We had not one, but two catered meetings going on today at work. One was a group of local business owners hosted by our fearless leader. It was a power group talking about power things and they needed power food to fuel their power brains. POWER! Of course, as soon as the power people had their fill, the masses got their chance.
Is a muffin really gone if its greasy footprint is still visible? I think not. Those muffins will always be with us so long as those stains prevail.
Ummm, WTF? Seriously, even if I had been in there, shoving my coworkers aside to get first crack at the power crumbs I would have passed on this muffin thing. Someone tried to reassure me that the mold-like discoloration was blueberries. I didn't care. Would you really choose to put that in your mouth? Sometimes, this whole resisting food thing is easy.
These two boxes of fancy shmancy chocolates did not make it out to where the unwashed masses could get all grubby with them. They were put out for the power kids and then spirited away to some chocolate safety deposit box. Probably for the best since they would have been gone faster than a can of snausages dropped into a doggie day care play room on Shih Tzu day. Those little puff balls know how to put away some snausages. I'm still scarred from seeing that.

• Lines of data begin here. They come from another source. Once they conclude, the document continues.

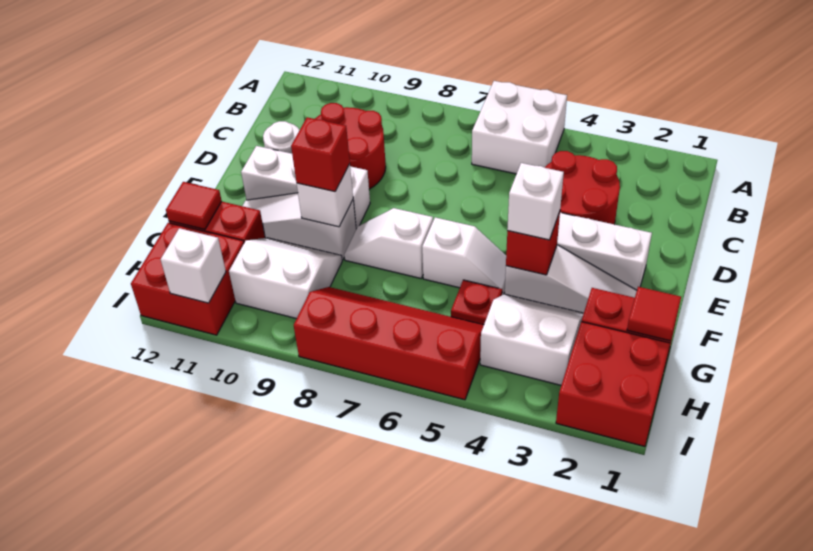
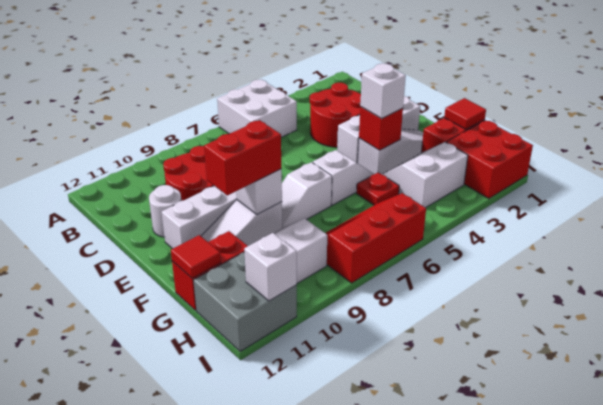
red 1x1 brick [291,117,350,191] -> red 1x2 brick [204,120,281,195]
red 2x4 slope [294,287,484,400] -> red 2x3 slope [326,193,426,283]
red 2x2 brick [131,223,244,335] -> grey 2x2 brick [193,252,297,352]

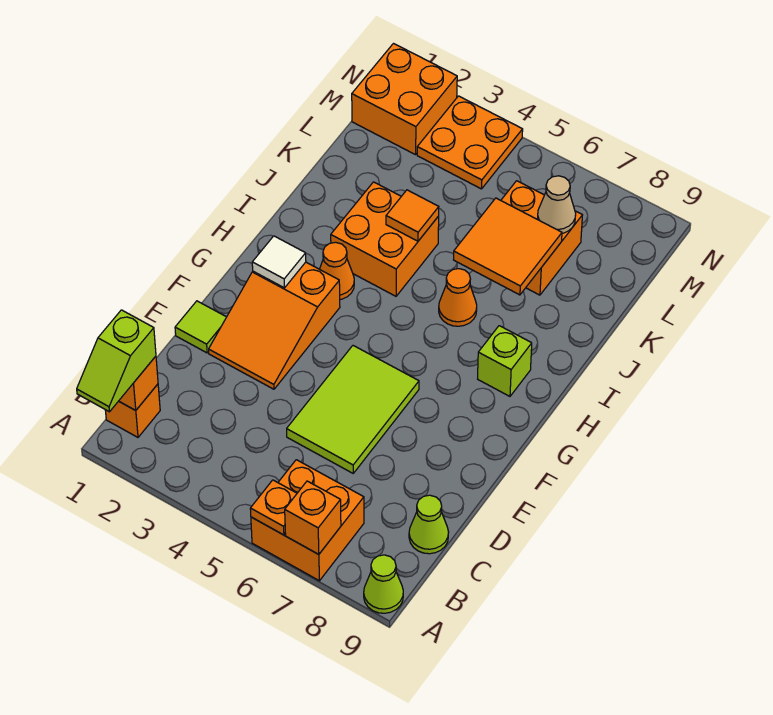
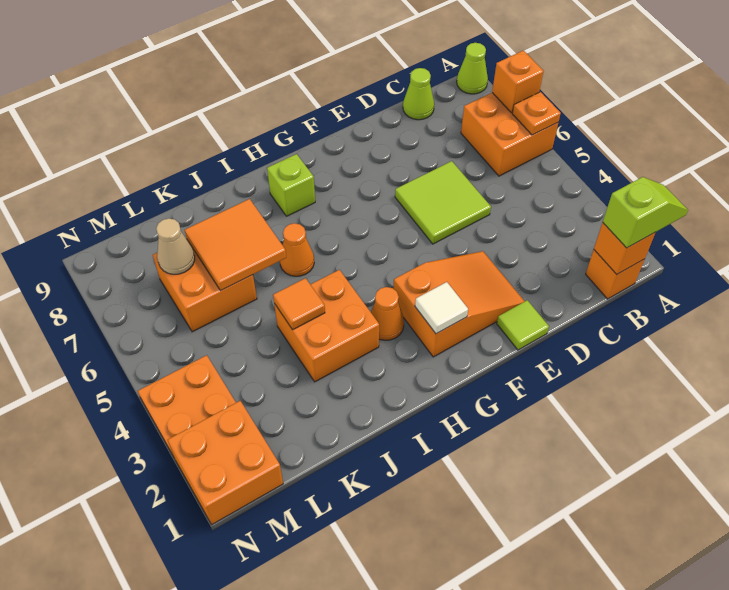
lime 2x3 tile [287,346,419,473] -> lime 2x2 tile [395,161,491,244]

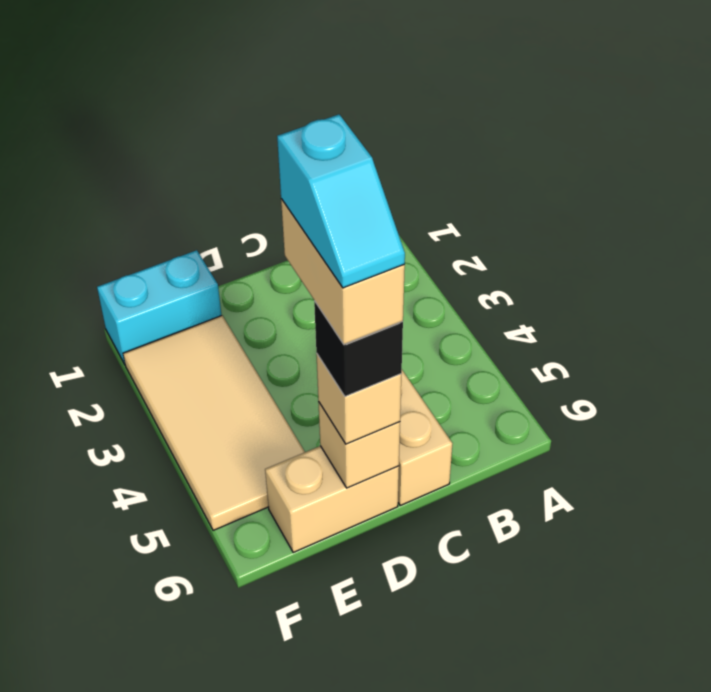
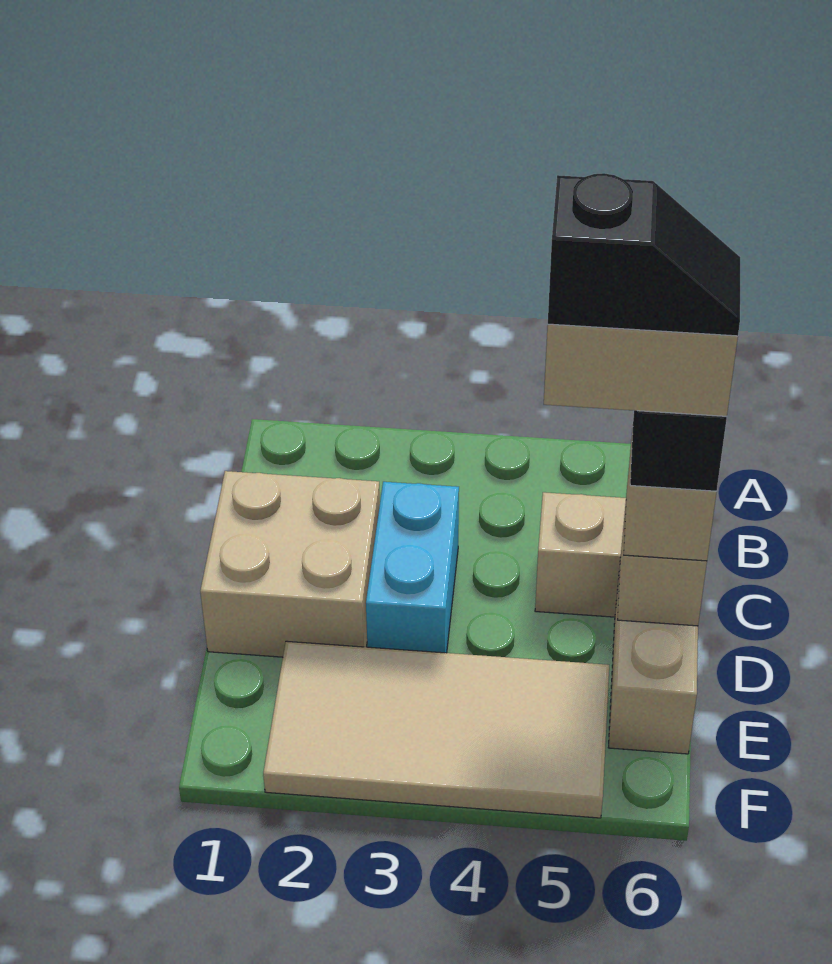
none -> tan 2x2 brick [200,471,380,657]
cyan 1x2 slope [277,114,405,288] -> black 1x2 slope [548,173,740,336]
cyan 1x2 brick [97,250,222,364] -> cyan 1x2 brick moved to [366,482,459,653]

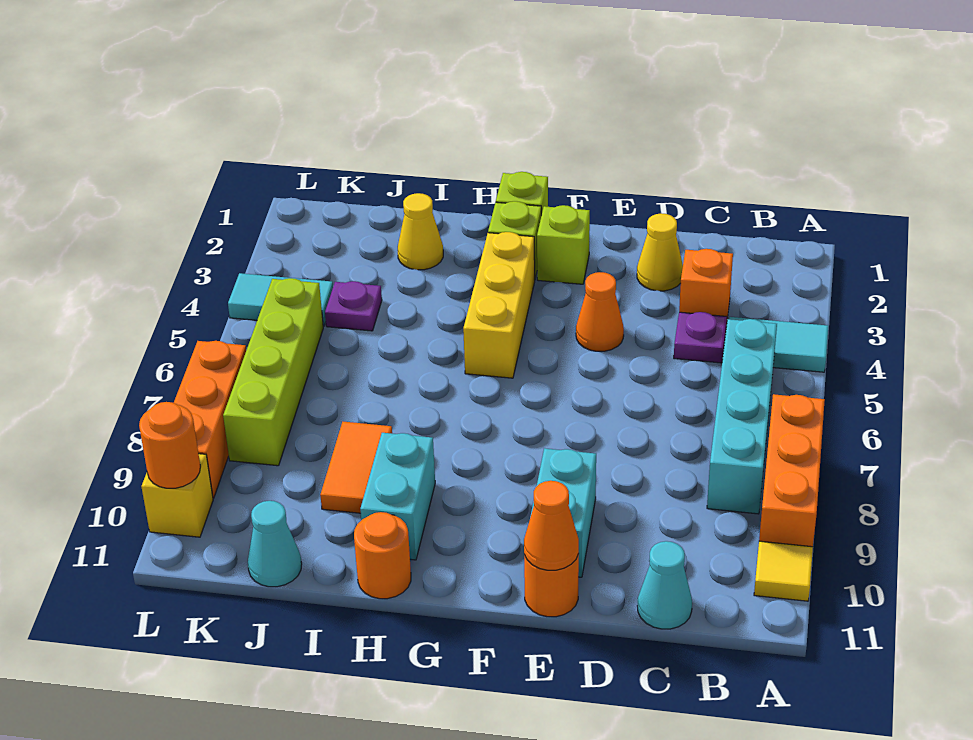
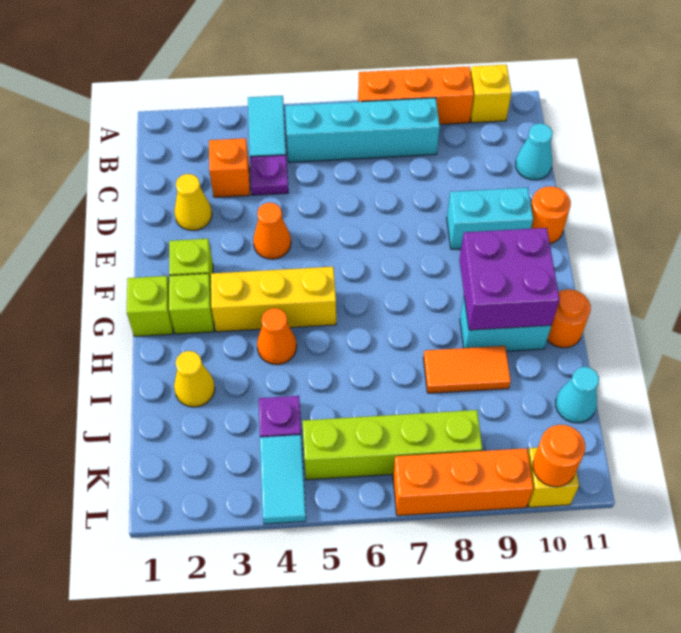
yellow 1x1 tile [754,541,813,601] -> yellow 1x1 brick [470,65,512,123]
orange 1x1 cone [524,481,579,570] -> orange 1x1 cone moved to [257,308,297,365]
none -> purple 2x2 brick [459,228,560,330]

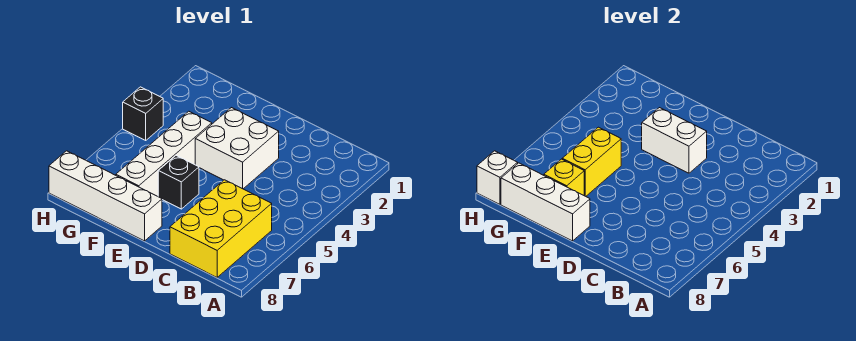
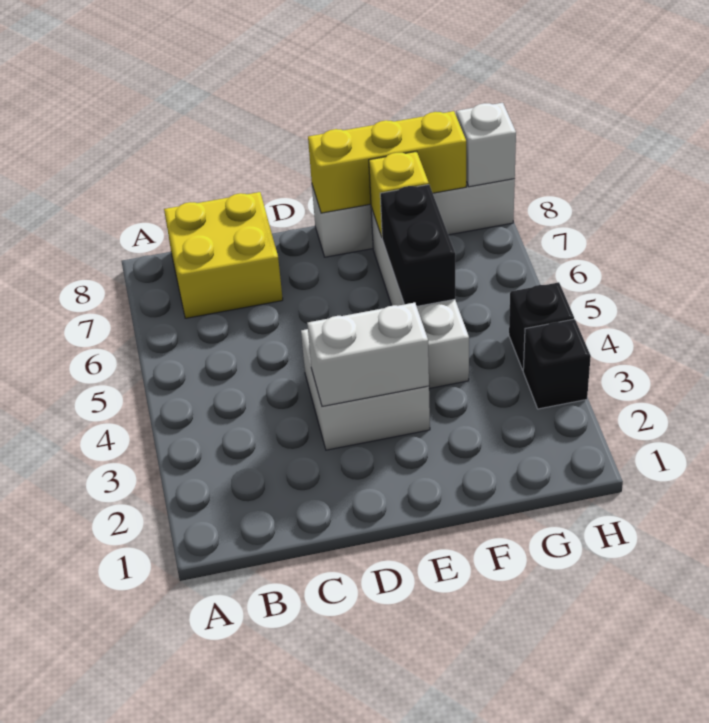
yellow 2x3 brick [170,180,272,277] -> yellow 2x2 brick [164,192,283,318]
black 1x1 brick [158,156,199,209] -> black 1x1 brick moved to [523,319,591,409]
white 1x3 brick [501,163,590,241] -> yellow 1x3 brick [308,111,466,213]
yellow 1x2 brick [562,127,621,196] -> black 1x2 brick [380,185,455,306]

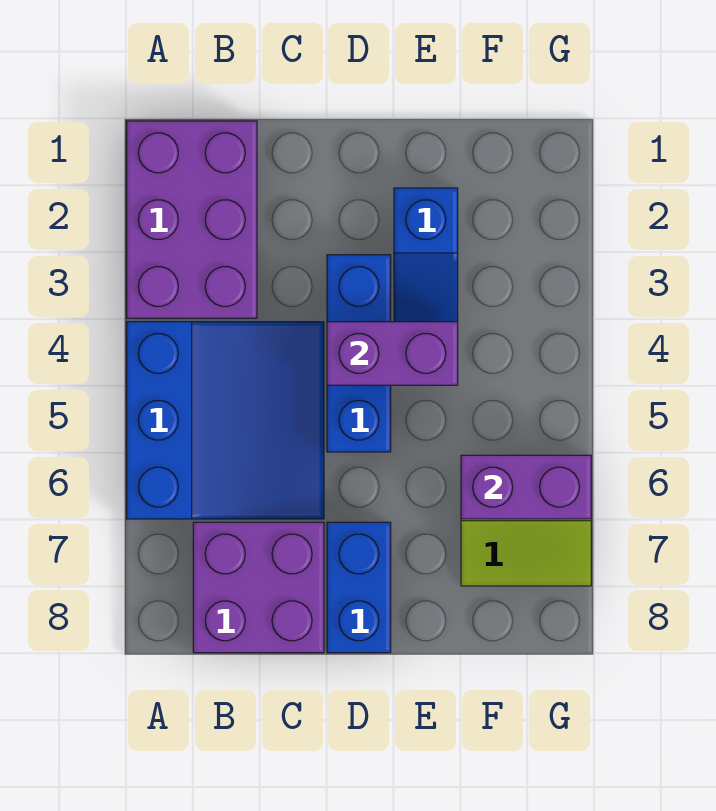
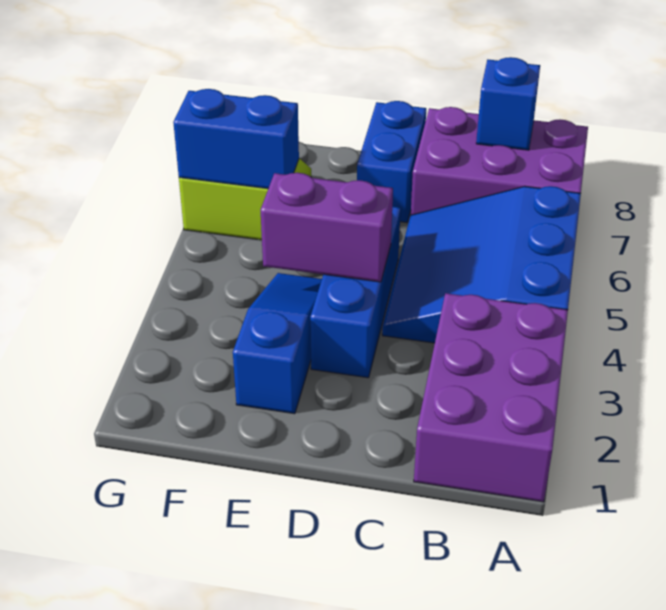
purple 2x2 brick [193,522,324,653] -> purple 2x3 brick [411,107,588,215]
none -> blue 1x1 brick [476,57,540,150]
purple 1x2 brick [461,455,591,519] -> blue 1x2 brick [173,89,299,189]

I like how these little roll thingys look like an excuse to pack as many giant grains of sugar on a pastry as possible. Let's have some dough with our sugar.
The carnage of the sandwich tray. One day, I'll do a video segment and provide the appropriate Wild Kingdom voice over for the sandwich tray. Something like, "Observe as they fall upon the helpless turkey club and the roast beef. Those poor deli cuts never saw the attack coming. And good lord, the attack just will not stop. I'm questioning my own humanity just watching this." yeah, something like that.
It's alawys better to get your raspberry goo in your mustard and mayonnaise. On the other hand, it's all going to the same place, so why not get the mixing started before it goes in?
Even looking at potato salad makes me throw up a little in my mouth. I swear, if they served a nice big bowl of potato salad, preferably one that had been sitting out for a few hours, every time food landed in our office I'd never have even the slightest tug of temptation ever again. Potato salad is one food that I've always gagged on. It's my damn food kryptonite. I'm getting all oogy even typing this.
These meetings are never complete unless there is a tray of gigantic Specialties cookies, brownies and miscellaneous chunks of chocolate. Look at those chunks. They could easily pop right into your mouth. In fact, you could probably take a small handful and... POTATO SALAD.
Whew. I had a weak moment there. Cold goo-covered potatoes to the rescue.